Production of glucosyl glycerol by immobilized sucrose phosphorylase: Options for enzyme fixation on a solid support and application in microscale flow format

- Oriented non-covalent immobilization via Zbasic2 module compared to covalent immobilization.
- Enzyme immobilizates useful for production of α-glucosyl glycerol from sucrose and glycerol.
- Up to 90 mg enzyme loaded on solid support to give highly active immobilizate.
- Product yields of 85% and product titers of 800 mM reached at high reaction selectivity.
- High productivity (500 mM h−1) obtained with immobilized enzyme in a microstructured flow reactor.
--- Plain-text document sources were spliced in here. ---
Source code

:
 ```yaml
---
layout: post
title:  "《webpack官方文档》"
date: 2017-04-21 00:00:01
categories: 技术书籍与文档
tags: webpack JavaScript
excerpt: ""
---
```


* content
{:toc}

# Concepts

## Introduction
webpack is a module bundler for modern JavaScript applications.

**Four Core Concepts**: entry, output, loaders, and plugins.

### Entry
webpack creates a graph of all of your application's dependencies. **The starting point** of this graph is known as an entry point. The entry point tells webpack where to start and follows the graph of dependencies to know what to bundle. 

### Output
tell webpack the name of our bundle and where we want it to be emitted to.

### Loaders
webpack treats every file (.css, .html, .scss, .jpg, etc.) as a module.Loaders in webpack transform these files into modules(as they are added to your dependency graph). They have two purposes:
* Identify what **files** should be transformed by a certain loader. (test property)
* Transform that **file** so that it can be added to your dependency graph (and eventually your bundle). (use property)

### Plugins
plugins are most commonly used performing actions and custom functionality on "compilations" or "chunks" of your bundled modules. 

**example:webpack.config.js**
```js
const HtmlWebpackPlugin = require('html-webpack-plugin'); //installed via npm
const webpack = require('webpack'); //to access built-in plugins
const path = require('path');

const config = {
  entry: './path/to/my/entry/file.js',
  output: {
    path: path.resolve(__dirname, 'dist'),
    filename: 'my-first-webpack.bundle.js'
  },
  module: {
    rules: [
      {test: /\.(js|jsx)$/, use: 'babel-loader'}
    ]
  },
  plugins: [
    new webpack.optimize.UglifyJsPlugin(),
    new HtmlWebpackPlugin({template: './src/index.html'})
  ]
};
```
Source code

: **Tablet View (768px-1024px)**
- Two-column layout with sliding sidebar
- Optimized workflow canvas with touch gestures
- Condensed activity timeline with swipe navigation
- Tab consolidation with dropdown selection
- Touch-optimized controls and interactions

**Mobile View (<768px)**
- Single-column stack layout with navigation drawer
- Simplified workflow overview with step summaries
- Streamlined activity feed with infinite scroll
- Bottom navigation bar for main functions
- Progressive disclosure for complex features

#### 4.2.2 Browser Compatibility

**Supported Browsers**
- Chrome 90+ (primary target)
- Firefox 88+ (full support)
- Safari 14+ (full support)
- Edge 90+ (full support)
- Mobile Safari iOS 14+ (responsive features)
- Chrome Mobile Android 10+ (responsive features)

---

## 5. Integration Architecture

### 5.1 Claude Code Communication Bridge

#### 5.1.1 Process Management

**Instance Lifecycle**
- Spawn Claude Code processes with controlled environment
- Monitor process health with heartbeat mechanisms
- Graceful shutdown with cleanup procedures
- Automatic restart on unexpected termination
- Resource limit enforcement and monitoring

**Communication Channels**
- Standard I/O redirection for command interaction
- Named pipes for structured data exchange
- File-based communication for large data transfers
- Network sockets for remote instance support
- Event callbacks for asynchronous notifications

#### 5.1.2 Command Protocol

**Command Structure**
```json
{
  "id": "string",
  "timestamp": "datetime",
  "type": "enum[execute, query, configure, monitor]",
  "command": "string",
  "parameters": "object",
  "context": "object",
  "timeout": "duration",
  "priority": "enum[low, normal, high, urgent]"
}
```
2-O-(α-d-Glucopyranosyl)-sn-glycerol (αGG) is a natural osmolyte. αGG is produced industrially for application as an active cosmetic ingredient. The biocatalytic process involves a selective transglucosylation from sucrose to glycerol catalyzed by sucrose phosphorylase (SPase). Here we examined immobilization of SPase (from Leuconostoc mesenteroides) on solid support with the aim of enabling continuous production of αGG. By fusing SPase to the polycationic binding module Zbasic2 we demonstrated single-step noncovalent immobilization of the enzyme chimera to different porous supports offering an anionic surface. We showed that immobilization facilitated by Zbasic2 was similarly efficient as immobilization by multipoint covalent attachment on epoxy-activated supports in terms of production of αGG. Enzyme loadings of up to 90 mg enzyme g−1 support were obtained and the immobilized SPase was about half as effective as the enzyme in solution. The high regio- and chemo-selectivity of soluble SPase in αGG synthesis was retained in the immobilized enzyme and product yields of >85% were obtained at titers of ∼800 mM. The Zbasic2-SPase immobilizates were fully recyclable: besides reuse of the enzyme activity, easy recovery of the solid support for fresh immobilizations was facilitated by the reversible nature of the enzyme attachment. Application of immobilized Zbasic2-SPase for continuous production of αGG in a microstructured flow reactor was demonstrated. Space-time yields of 500 mmol αGG L−1 h−1 were obtained at product titers of ∼200 mM. The continuous microreactor was operated for 16 days and an operational half-life of about 10 days was determined.